Our metabolomics studies were performed using typical experimental conditions for investigating the antimalarial mechanisms of compounds by metabolomics (see references 11, 39, 40 and 55-57). We used a short 1 h incubation at 3x EC50 allowing us to profile the primary parasite pathways affected by MIPS2673 and avoid a nonspecific death phenotype associated with longer incubations. As addressed in our response to Reviewer #1 (question 2) we focused on trophozoite infected red blood cells as this is the stage most susceptible to MIPS2673 and when one presumes the greatest functional impact would be seen. It is possible that an expanded kinetic metabolomics analysis may reveal secondary mechanisms involved in MIPS2673 activity and we have now acknowledged this in the manuscript (lines 515-516). However, even though secondary mechanisms may become apparent at longer incubations it also becomes difficult to uncouple drug specific responses from nonspecific death effects. We believe any additional information provided by an expanded metabolomics analysis is unlikely to outweigh the significant extra financial cost associated with this type of experiment.

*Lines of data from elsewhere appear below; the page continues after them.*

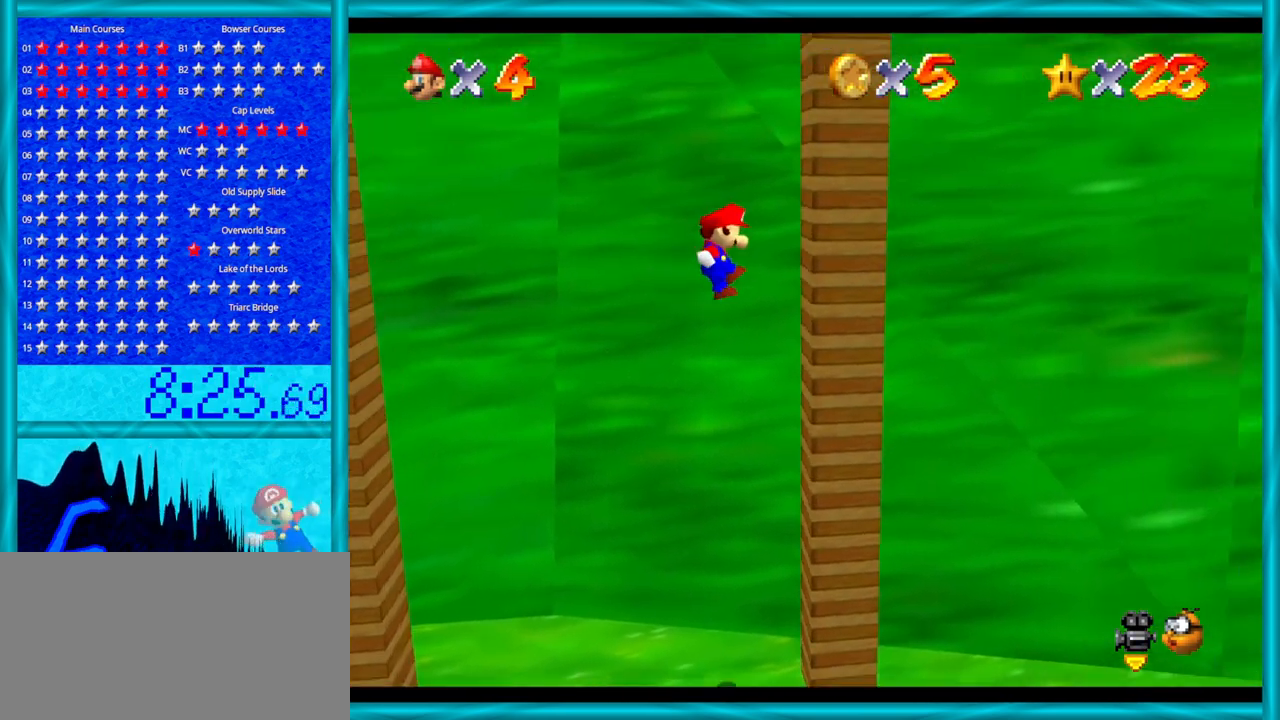
{"buttons": ["A"], "left_stick": "left", "events": [[33, "A", "up"], [167, "A", "down"], [167, "left_stick", "left"]]}
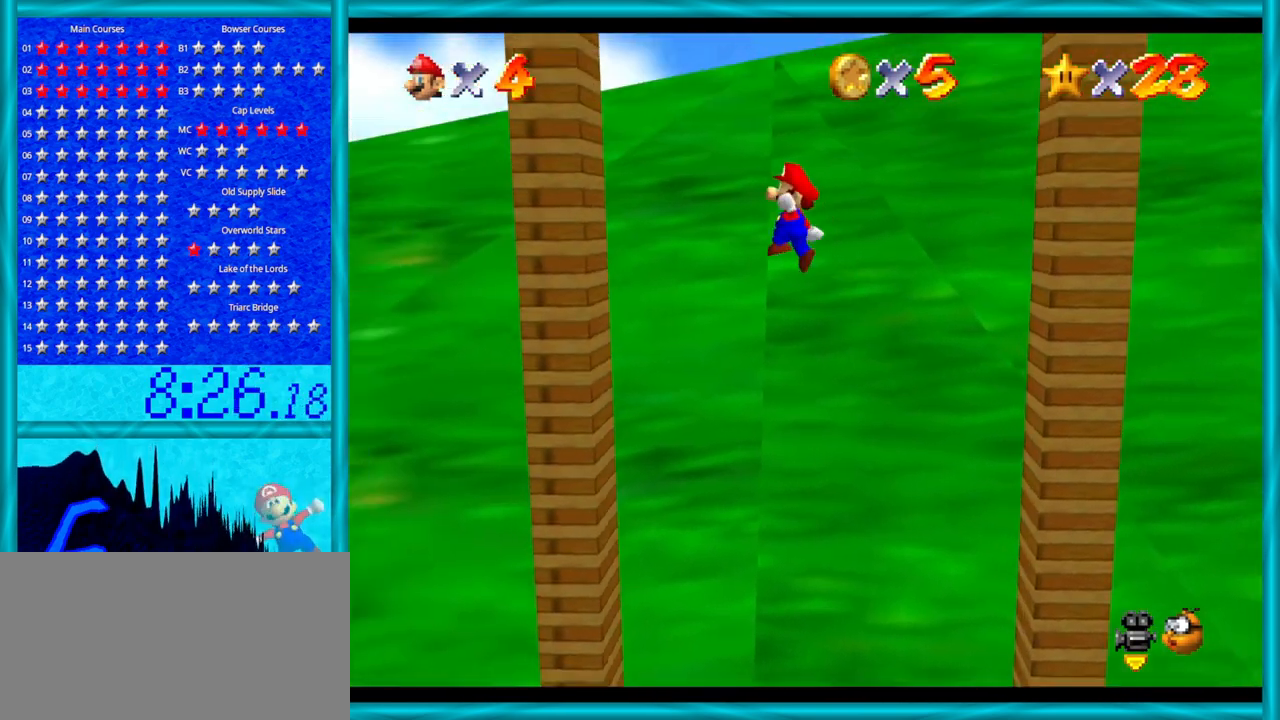
{"buttons": ["A"], "left_stick": "right", "events": [[167, "A", "up"], [350, "A", "down"], [350, "left_stick", "right"]]}
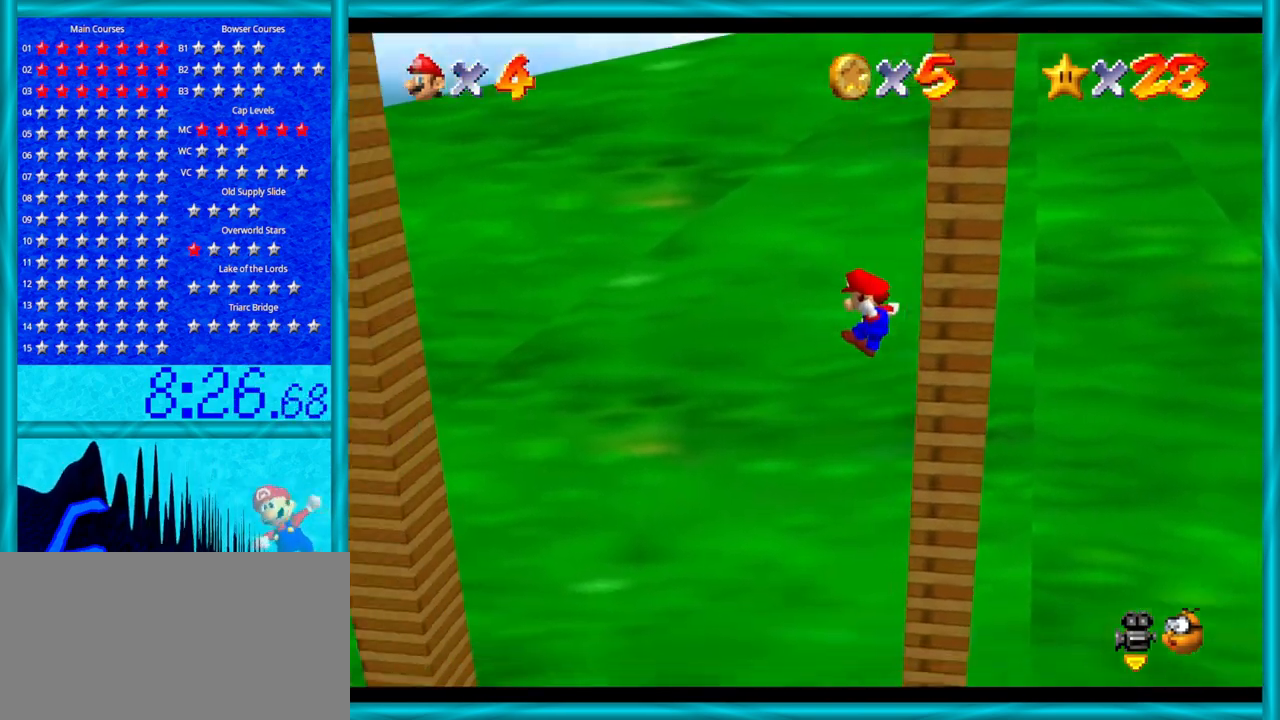
{"buttons": [], "left_stick": "center", "events": [[100, "left_stick", "down-right"], [167, "A", "up"], [500, "left_stick", "center"]]}
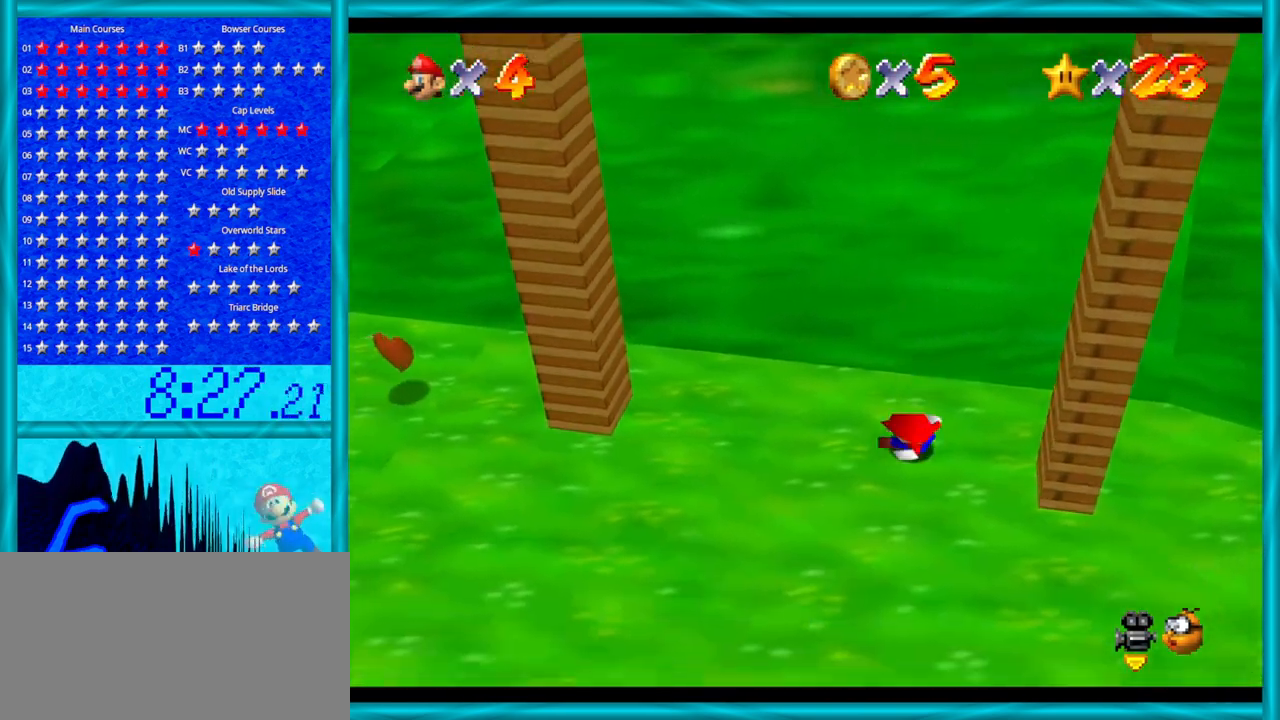
{"buttons": [], "left_stick": "down", "events": [[233, "left_stick", "down"]]}
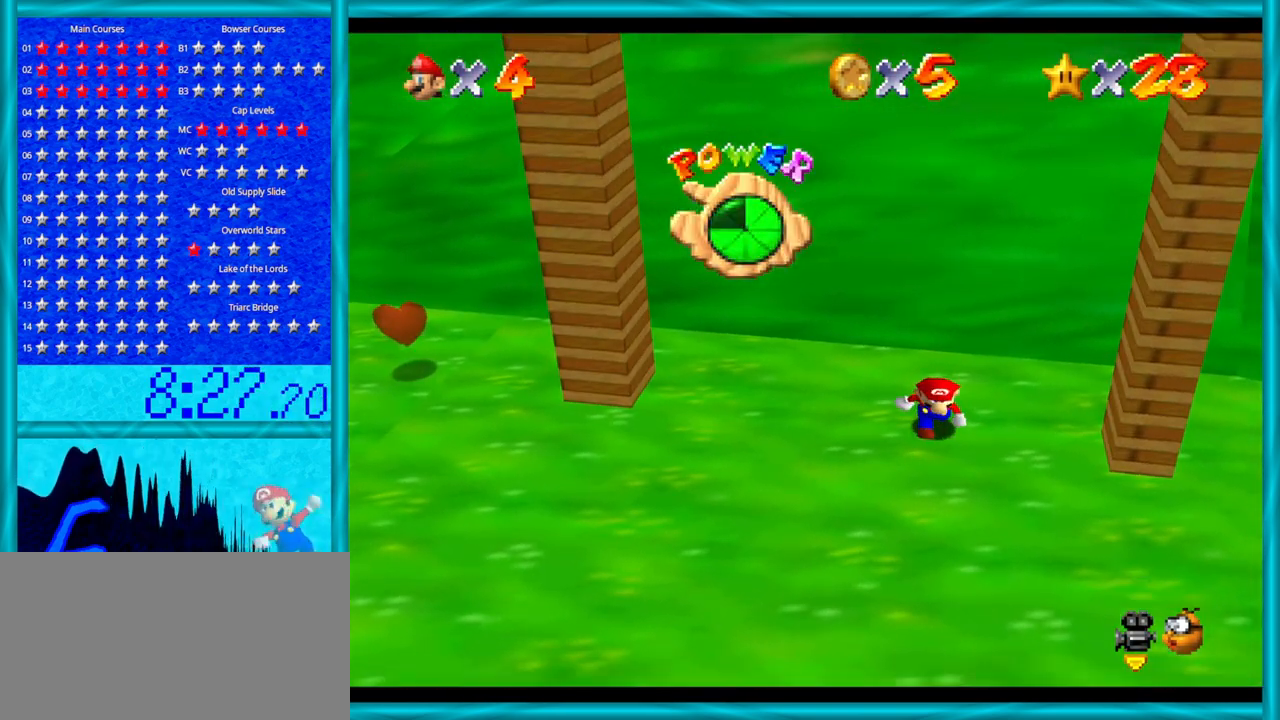
{"buttons": [], "left_stick": "down-right", "events": [[233, "left_stick", "down-right"]]}
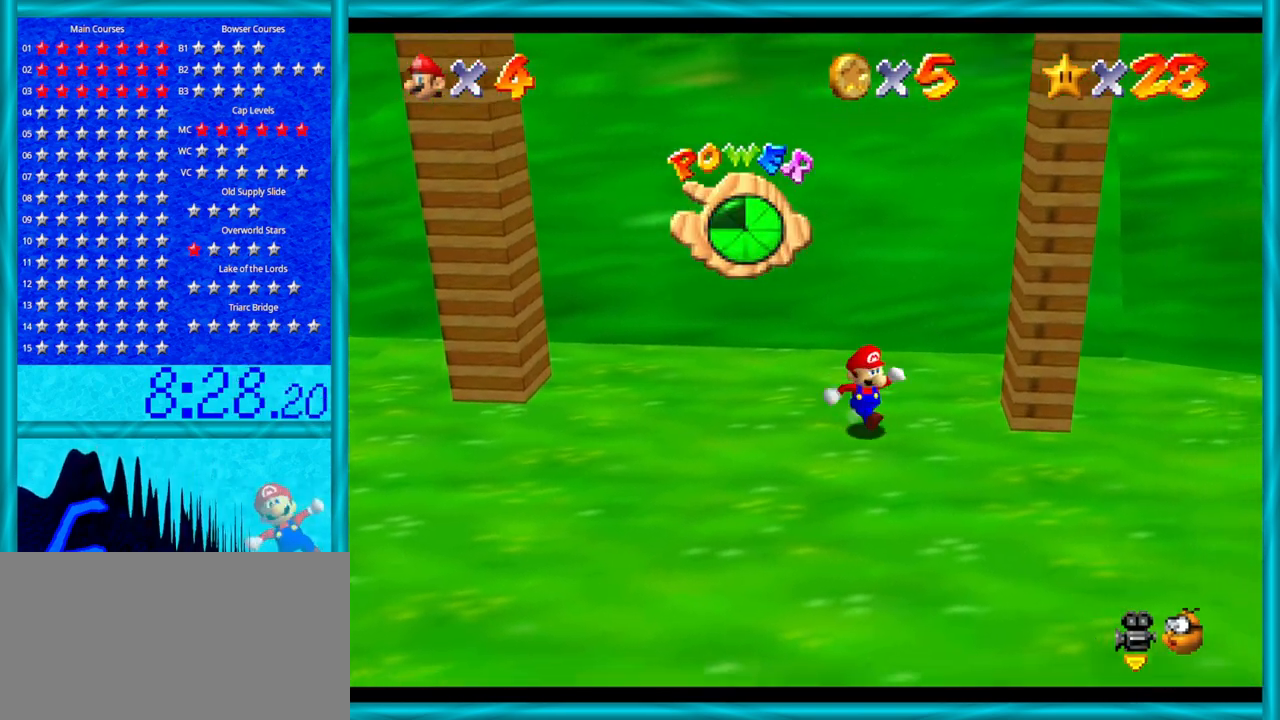
{"buttons": [], "left_stick": "right", "events": [[350, "left_stick", "right"]]}
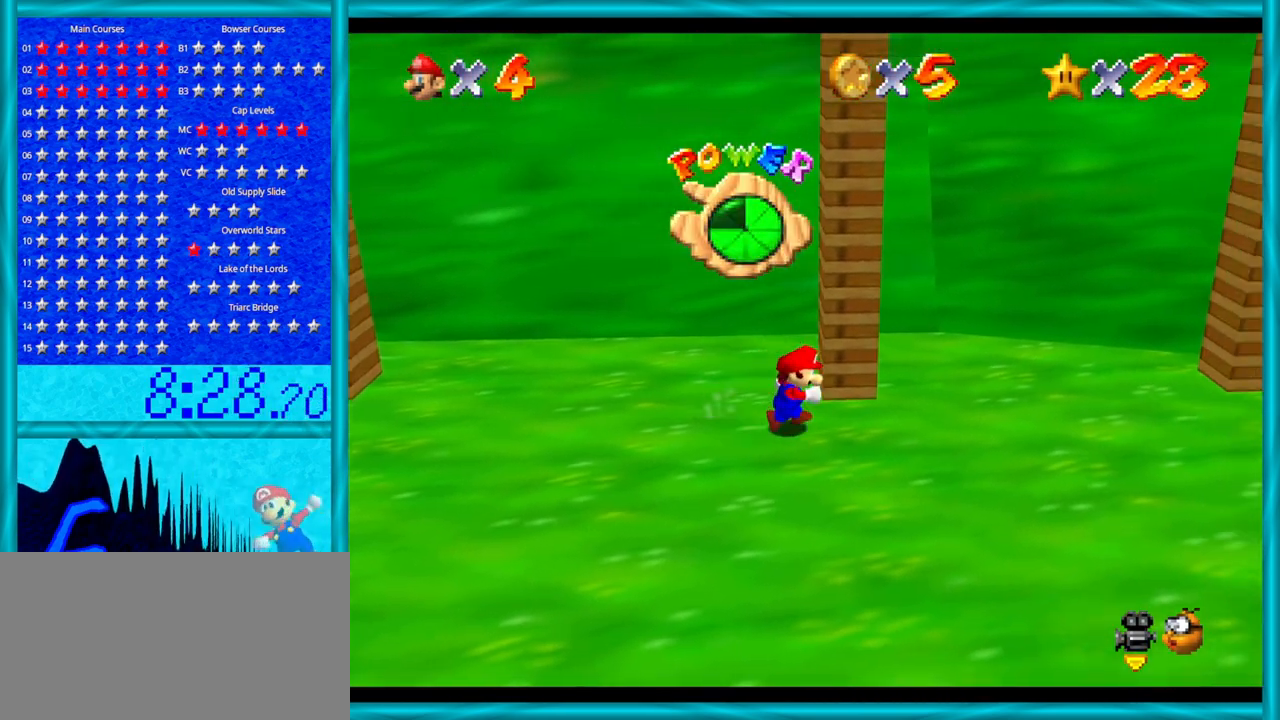
{"buttons": [], "left_stick": "right", "events": [[200, "left_stick", "up-right"], [417, "left_stick", "right"]]}
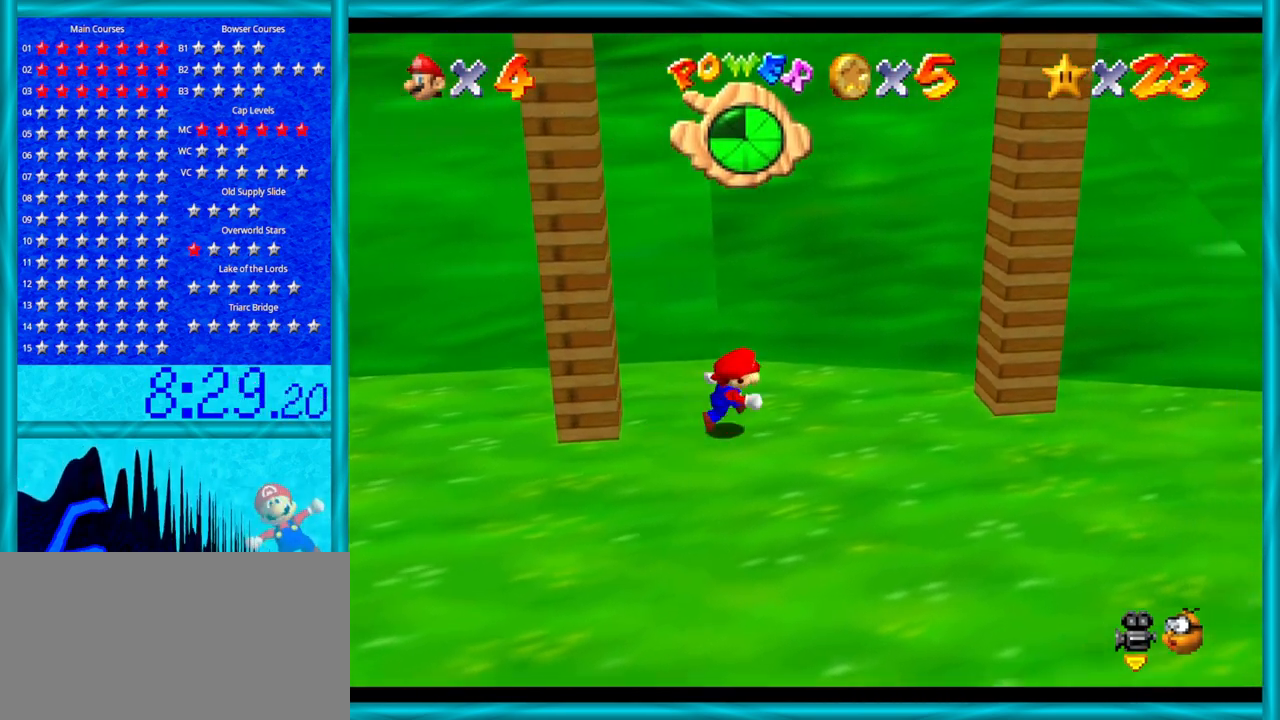
{"buttons": [], "left_stick": "right", "events": [[267, "A", "down"], [417, "A", "up"]]}
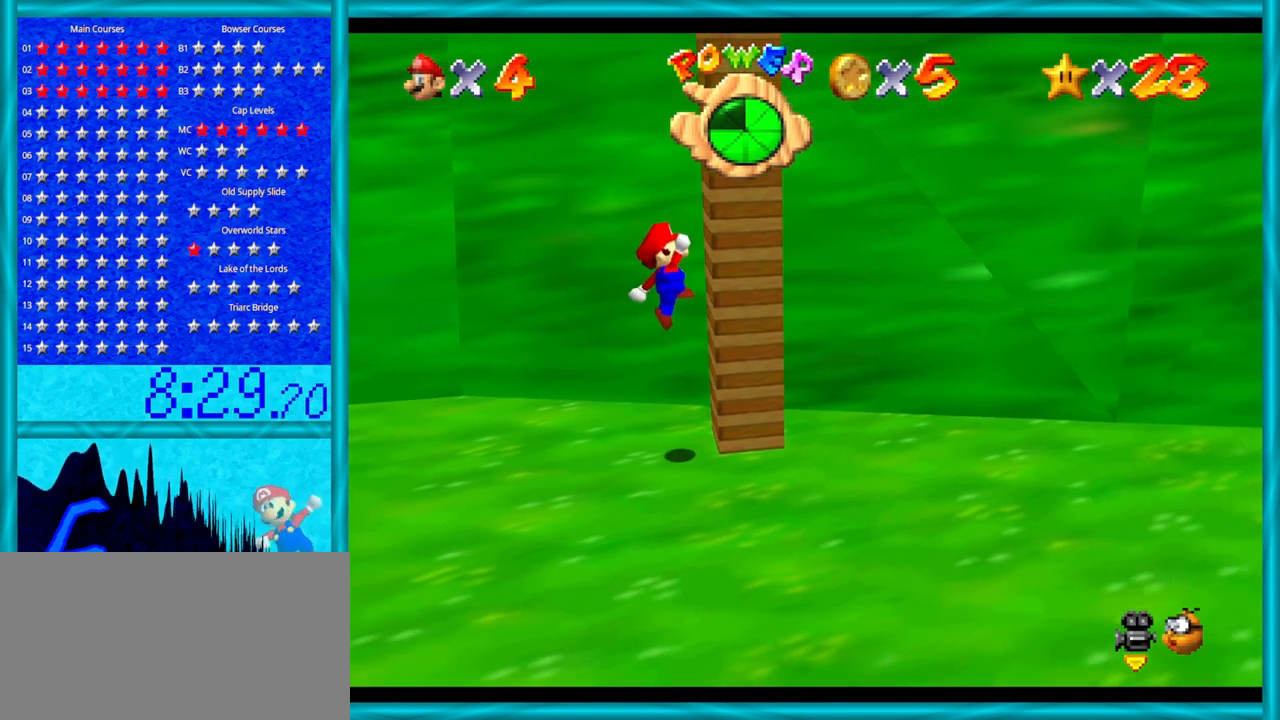
{"buttons": ["A"], "left_stick": "left", "events": [[100, "left_stick", "up-left"], [133, "A", "down"], [167, "left_stick", "left"]]}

It is correct that many antimalarial compounds appear to disrupt haemoglobin digestion when analysed by metabolomics. However, as indicated in our manuscript (lines 369-373) and previous responses, the profile of elevated haemoglobin peptides induced by MIPS2673 is substantially different to the profile caused by other antimalarials. For example, artemisinins and mefloquine cause haemoglobin peptide depletion (references 55-57) and chloroquine results in increased levels of a different subset of non-haemoglobin peptides (see Creek et al. 2016). While there is some overlap in profile with a selective M17 inhibitor (our previous work, reference 11), the level of enrichment of these peptides is different and MIPS2673 also induces accumulation of a distinct set of basic peptides consistent with the substrate preference of the PfA-M1 enzyme. As we show that MIPS2673 does not inhibit other parasite aminopeptidases, a likely explanation for the profile overlap is that the build-up of substrates that cannot be processed by PfA-M1 leads to secondary dysregulation of other aminopeptidases. Our analyses (sequence mapping, MS/MS analysis and sequence similarities to all infected red blood cell proteins) strongly indicate that the majority of elevated peptides (but not all) originate from haemoglobin. Combined with our proteomics and recombinant enzyme data indicating direct engagement of PfA-M1, and with previous literature indicating the enzyme functions to cleave amino acids from haemoglobin-derived peptides, our data indicates MIPS2673 likely directly perturbs the haemoglobin digestion pathway through PfA-M1 inhibition.
(7) Finally, the potency of this compound on parasites grown in vitro is 300 nM - this would need improvements in potency and demonstration of in vivo efficacy in the SCID mouse model to consider this a candidate for a drug.
We do not propose MIPS2673 as an antimalarial candidate. The experiments presented here were centred on target validation rather than identification of an antimalarial lead, which may be the focus of future studies. To avoid this confusion, we have amended the manuscript title and language throughout to clarify this point.